Assignée le 15 janvier 1996 en paiement de cette somme, la société J... INDUSTRIE, a par jugement assorti de l'exécution provisoire, rendu le 25 octobre 1996 par le tribunal de Commerce de Paris qui a dit la Convention de Vienne applicable au litige, été condamnée à payer à la société A... la somme de 74.082,41 deutsche marks en principal ou sa contre valeur en francs français au jour du paiement, majorée des intérêts au taux légal à compter du 27 novembre 1995, outre celle de 5.000 F au titre de l'article 700 du Nouveau Code de Procédure Civile, le tribunal ayant débouté la société J... INDUSTRIE de ses demandes reconventionnelles.

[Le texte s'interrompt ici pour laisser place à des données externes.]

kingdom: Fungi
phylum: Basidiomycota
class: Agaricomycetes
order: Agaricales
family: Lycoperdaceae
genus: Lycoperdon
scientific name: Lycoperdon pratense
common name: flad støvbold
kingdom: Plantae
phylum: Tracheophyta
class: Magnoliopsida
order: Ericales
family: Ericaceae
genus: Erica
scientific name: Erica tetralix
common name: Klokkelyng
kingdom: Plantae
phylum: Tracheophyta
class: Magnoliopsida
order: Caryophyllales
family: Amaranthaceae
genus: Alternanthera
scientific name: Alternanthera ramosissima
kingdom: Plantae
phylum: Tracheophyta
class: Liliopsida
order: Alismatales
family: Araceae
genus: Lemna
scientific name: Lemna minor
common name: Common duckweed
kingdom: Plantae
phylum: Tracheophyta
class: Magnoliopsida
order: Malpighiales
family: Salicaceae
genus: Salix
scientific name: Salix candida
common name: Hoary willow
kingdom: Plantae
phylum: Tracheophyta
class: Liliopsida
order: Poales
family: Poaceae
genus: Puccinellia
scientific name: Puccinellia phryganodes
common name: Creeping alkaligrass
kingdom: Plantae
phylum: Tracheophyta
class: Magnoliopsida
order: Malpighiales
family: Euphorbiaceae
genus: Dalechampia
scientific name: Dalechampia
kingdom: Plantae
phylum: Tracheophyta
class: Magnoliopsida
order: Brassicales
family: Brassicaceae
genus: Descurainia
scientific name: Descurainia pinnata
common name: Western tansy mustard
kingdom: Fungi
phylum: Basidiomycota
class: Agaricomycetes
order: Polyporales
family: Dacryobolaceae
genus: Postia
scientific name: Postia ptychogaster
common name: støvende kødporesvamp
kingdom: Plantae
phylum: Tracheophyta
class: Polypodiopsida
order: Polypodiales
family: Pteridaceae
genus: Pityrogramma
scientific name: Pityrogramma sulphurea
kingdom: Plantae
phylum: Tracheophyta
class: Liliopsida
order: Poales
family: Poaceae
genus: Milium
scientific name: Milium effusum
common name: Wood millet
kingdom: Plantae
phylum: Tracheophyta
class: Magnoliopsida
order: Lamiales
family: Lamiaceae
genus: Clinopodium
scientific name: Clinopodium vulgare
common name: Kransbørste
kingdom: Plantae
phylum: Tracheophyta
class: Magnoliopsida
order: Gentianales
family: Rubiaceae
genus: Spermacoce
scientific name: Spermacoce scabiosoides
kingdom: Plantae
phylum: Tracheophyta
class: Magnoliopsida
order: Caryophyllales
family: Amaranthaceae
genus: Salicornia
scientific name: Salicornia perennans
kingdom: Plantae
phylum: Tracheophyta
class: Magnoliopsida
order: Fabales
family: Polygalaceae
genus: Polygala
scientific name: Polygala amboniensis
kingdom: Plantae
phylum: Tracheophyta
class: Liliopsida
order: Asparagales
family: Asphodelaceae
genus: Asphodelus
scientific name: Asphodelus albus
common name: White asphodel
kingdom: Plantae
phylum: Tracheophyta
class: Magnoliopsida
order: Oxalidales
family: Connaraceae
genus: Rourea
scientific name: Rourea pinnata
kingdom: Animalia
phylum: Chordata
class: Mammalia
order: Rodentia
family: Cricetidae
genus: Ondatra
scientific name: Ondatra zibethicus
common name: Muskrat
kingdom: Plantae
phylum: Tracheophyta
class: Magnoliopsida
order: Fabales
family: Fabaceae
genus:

La société J... INDUSTRIE a interjeté appel le 3 décembre 1996 de cette décision.
L'instance a été interrompue par l'effet du jugement rendu le 24 novembre 1997 par le tribunal de Commerce d'Évry qui a déclaré la société J... INDUSTRIE en redressement judiciaire et a nommé Maître D... représentant des créanicers, et Maître L... administrateur judiciaire.
La liquidation judiciaire de la société J... INDUSTRIE a été prononcée le 20 juillet 1998 par le tribunal de Commerce d'Évry qui a désigné Maître D... comme liquidateur. Maître D... a déclaré intervenir volontairement à l'instance en demandant que soit mis hors de cause Maître L... ès qualités dont les fonctions ont cessé.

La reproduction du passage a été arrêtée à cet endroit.